What you will do
Give the lines in the items below as a numbered list, leaving out any blank lines. Begin at the line that contains "- Align the" and stop after the line that contains "- Utilize centralized".

Data supplied
::::

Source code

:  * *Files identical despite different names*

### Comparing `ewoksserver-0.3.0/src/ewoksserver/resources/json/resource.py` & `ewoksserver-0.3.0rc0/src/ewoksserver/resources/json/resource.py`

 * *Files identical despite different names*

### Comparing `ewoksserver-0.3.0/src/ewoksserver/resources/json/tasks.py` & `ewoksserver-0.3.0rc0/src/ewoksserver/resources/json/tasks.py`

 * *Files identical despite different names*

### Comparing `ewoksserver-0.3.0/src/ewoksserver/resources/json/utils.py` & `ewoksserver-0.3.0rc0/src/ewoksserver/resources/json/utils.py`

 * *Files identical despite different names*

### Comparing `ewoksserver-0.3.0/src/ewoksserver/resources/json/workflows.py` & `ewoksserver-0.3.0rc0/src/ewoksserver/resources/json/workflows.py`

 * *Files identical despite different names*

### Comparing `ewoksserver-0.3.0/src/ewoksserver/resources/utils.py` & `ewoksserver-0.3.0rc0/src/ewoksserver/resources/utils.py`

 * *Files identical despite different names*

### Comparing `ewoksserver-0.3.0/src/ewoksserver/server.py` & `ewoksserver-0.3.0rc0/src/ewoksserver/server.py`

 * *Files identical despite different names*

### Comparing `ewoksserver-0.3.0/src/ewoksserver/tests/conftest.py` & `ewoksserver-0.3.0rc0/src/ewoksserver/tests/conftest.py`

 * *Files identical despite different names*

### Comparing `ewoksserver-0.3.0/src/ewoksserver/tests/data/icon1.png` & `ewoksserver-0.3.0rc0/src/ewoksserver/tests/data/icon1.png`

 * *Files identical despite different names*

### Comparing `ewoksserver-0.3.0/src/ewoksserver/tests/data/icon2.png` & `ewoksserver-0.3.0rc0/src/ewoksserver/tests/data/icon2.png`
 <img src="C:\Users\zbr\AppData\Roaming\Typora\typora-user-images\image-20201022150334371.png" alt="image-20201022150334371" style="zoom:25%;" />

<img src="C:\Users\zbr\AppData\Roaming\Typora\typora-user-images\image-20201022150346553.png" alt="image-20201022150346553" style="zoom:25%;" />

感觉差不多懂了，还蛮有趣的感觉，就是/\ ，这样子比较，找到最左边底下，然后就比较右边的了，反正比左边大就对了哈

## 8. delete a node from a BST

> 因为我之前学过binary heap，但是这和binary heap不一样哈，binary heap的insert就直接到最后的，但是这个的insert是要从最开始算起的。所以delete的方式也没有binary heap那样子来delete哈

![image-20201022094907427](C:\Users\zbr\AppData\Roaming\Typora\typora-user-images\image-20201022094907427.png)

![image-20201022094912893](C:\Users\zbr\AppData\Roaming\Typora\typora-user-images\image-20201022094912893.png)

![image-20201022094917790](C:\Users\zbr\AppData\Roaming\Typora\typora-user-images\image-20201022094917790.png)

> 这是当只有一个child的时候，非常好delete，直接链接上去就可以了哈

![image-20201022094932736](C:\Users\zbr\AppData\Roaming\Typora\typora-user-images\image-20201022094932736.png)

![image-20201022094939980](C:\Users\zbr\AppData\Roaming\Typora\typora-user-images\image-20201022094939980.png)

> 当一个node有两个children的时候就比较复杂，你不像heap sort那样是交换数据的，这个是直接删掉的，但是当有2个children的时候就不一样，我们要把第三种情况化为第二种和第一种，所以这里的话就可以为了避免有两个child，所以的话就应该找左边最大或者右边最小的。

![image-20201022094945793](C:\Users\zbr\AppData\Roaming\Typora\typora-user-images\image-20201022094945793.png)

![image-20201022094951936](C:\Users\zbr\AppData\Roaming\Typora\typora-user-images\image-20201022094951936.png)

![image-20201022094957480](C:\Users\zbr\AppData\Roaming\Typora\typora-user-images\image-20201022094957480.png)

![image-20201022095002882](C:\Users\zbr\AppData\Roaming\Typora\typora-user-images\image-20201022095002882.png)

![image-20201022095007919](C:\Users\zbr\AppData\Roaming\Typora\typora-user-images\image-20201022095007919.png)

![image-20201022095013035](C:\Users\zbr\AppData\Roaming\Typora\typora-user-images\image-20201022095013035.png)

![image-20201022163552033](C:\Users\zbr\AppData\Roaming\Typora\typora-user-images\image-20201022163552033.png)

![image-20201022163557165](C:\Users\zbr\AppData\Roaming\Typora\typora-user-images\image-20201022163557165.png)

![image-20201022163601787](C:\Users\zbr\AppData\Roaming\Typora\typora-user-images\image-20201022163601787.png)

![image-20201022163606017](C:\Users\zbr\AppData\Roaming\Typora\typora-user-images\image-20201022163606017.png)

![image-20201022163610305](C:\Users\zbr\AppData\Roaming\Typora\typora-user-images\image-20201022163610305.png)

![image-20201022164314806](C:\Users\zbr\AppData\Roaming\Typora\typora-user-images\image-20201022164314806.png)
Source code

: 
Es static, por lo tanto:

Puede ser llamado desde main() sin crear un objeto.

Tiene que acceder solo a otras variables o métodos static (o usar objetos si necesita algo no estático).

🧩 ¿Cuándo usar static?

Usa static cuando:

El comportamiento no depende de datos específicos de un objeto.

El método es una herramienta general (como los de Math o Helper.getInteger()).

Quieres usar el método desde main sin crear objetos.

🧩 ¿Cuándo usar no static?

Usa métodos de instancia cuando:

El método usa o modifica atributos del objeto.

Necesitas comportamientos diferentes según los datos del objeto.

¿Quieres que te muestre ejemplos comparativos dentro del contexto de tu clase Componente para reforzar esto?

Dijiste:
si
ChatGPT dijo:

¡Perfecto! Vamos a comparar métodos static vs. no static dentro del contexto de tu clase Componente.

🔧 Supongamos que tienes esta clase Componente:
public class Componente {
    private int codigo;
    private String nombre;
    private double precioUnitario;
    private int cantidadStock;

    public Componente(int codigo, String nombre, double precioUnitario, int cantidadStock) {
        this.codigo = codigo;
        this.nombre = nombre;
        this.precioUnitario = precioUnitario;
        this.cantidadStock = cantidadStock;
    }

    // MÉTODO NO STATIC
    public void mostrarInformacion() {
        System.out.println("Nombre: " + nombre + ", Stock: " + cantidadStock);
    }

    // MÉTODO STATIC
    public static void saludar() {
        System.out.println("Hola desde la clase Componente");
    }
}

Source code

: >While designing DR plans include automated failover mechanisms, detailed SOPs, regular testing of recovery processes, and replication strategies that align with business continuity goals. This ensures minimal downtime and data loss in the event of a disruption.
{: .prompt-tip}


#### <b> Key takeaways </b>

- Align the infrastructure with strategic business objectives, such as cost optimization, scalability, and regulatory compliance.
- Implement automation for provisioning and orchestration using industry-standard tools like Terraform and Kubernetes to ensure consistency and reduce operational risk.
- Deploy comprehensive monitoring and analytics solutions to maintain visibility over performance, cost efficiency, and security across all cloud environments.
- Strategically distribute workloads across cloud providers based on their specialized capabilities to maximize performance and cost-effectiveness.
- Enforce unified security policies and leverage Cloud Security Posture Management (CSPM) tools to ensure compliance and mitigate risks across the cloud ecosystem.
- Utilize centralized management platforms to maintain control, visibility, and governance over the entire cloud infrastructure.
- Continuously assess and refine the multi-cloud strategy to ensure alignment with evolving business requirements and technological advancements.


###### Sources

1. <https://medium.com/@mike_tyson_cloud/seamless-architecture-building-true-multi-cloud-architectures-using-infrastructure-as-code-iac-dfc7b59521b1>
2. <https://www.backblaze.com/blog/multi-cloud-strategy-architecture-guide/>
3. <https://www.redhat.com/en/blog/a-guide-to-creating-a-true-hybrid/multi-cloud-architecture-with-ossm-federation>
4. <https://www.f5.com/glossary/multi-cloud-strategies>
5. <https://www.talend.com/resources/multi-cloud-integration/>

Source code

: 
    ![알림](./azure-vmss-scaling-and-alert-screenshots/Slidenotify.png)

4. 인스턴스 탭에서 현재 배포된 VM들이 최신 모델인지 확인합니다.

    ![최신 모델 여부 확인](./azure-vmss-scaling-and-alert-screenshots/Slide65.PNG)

::::

Solved problem
1. - Align the infrastructure with strategic business objectives, such as cost optimization, scalability, and regulatory compliance.
2. - Implement automation for provisioning and orchestration using industry-standard tools like Terraform and Kubernetes to ensure consistency and reduce operational risk.
3. - Deploy comprehensive monitoring and analytics solutions to maintain visibility over performance, cost efficiency, and security across all cloud environments.
4. - Strategically distribute workloads across cloud providers based on their specialized capabilities to maximize performance and cost-effectiveness.
5. - Enforce unified security policies and leverage Cloud Security Posture Management (CSPM) tools to ensure compliance and mitigate risks across the cloud ecosystem.
6. - Utilize centralized management platforms to maintain control, visibility, and governance over the entire cloud infrastructure.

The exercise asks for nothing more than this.